OK. Then the mean times I need to go to KFC seems to be in a range [5, 25). Let's give the simplest try β use the (5+25)/2 to get **15 **times. The number is not accurate but at least we have an estimate.

As a brute-force tool, simulation is the instant thought for a statistical programmer. Let the computer randomly create 10,000 trials β say a person plays the game 10,000 times.
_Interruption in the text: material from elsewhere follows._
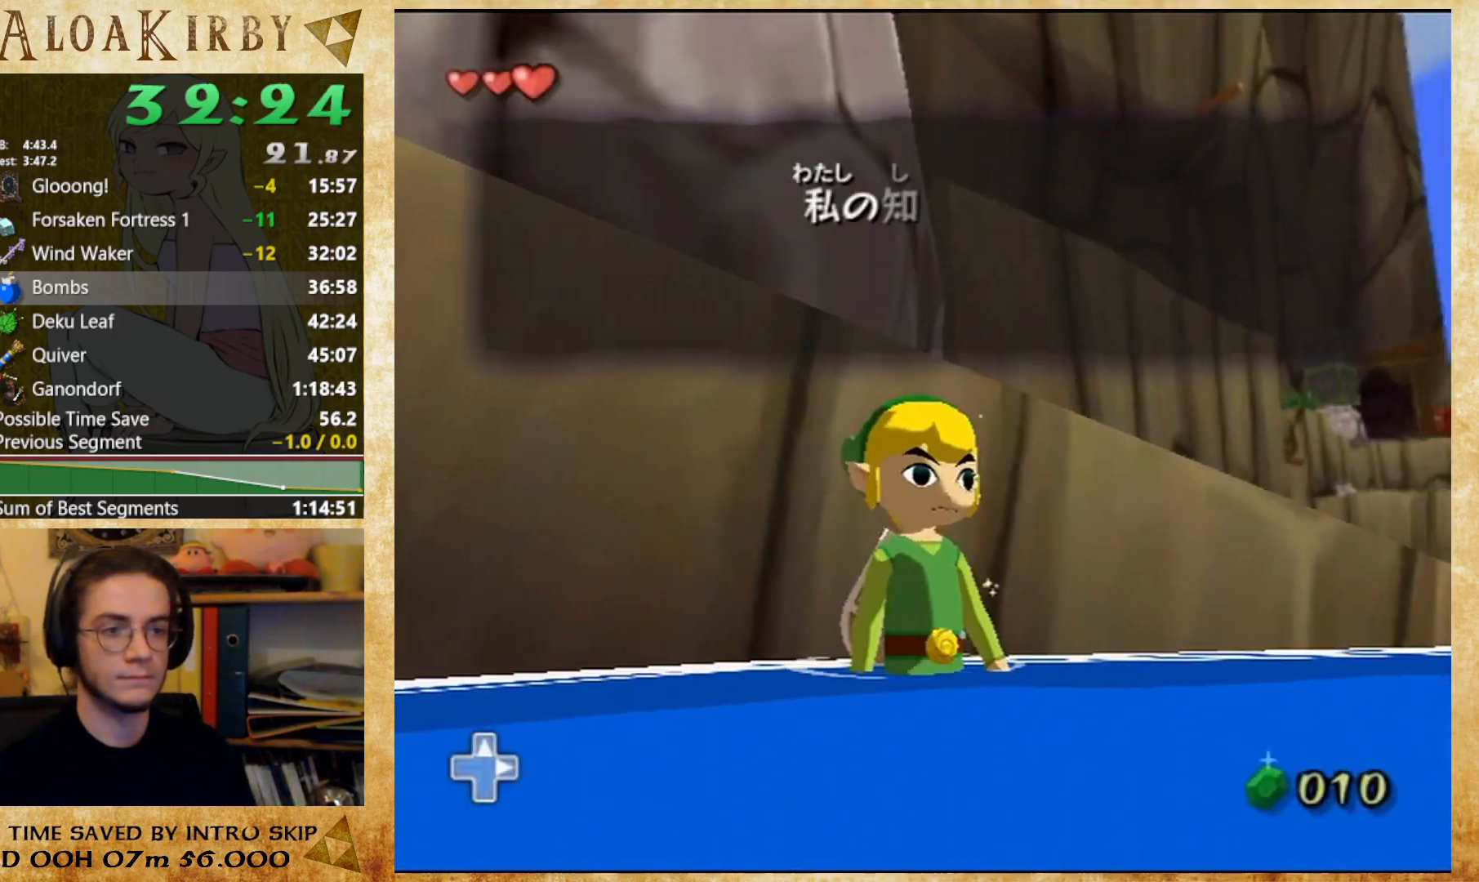
{"buttons": [], "right_stick": "center", "button_events": [[100, "X", "down"], [200, "X", "up"]]}
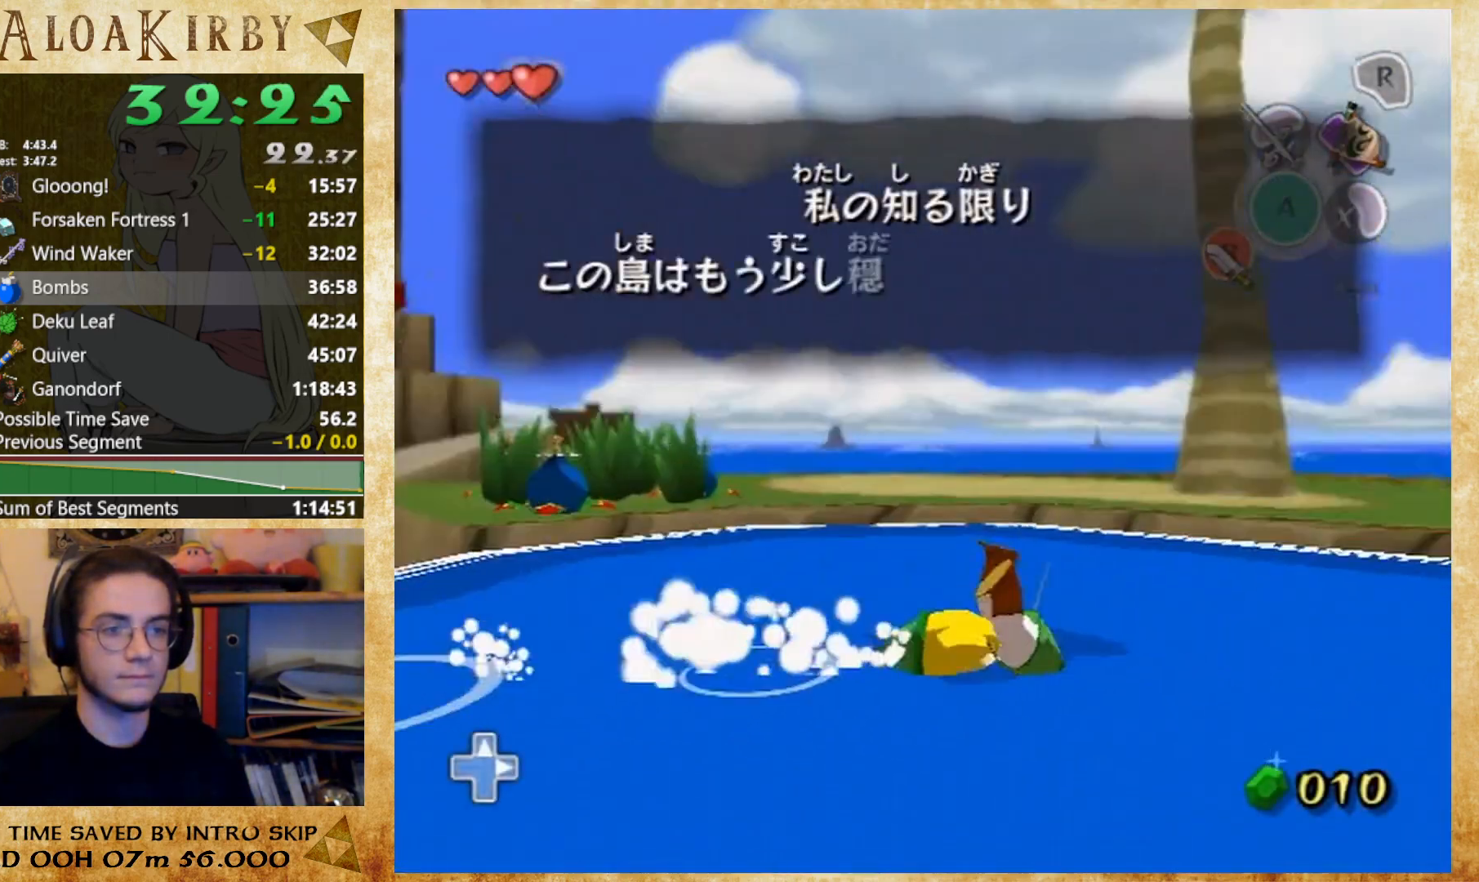
{"buttons": [], "right_stick": "center", "button_events": [[367, "X", "down"], [467, "X", "up"]]}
After averaging the results, the computer eventually tells the expected times to get the 5 toys.

I modified the SAS code from a post by Rick Wicklin, and set the maximum number of visits to KFC as 32. After 10,000 runs, the mean is **11.37**. The hunch tells that this number should be quite close.

`************(1)Simulate 10000 trials**************************;`

proc iml;

K = 5; /* number of toys */

L = 32; /* max visits per trial */

/* generate NSim trials of L visits */

NSim = 10000;

x = j(Nsim, L);

call randseed(12345);

call randgen(x, "Uniform");

x = ceil(K*x); /* integers in [1,K] */

/* record the visit when 5 toys are taken */

c = j(NSim,1,0); /** allocate */

do i = 1 to NSim;

do j = 5 to L;

rowUnique = countunique(x[i, 1:j]);

if rowUnique = 5 then do;

c[i, 1] = j;

goto skip;

end;

end;

skip:

end;

/* output the result */

create _1 from c;

append from c;

close _1;

;quit;

data _2;

set _1;

/* remove the trials that didn't get 5 toys in 32 visits */

where col1 >= 5;

run;

************(2)Show the results*******************************;

proc sgplot;

density col1;

density col1 / type = kernel;

run;

proc means;

run;

Actually this question is a variant of Coupon collector's problem. The mean/expectation and standard deviation can be derived directly by the formulas. The final expectation should be 5*(1+1/2+1/3+1/4+1/5) = **11.41**. This is the answer.

A software developer considers time complexity and space complexity first. When N is approaching infinity, the question is similar to a merge sorting. Given a merge sort is O(nlog(n)), the expected times must be greater than 5*ln(5) = **8.05**. At least this number will be a lower bound for this question.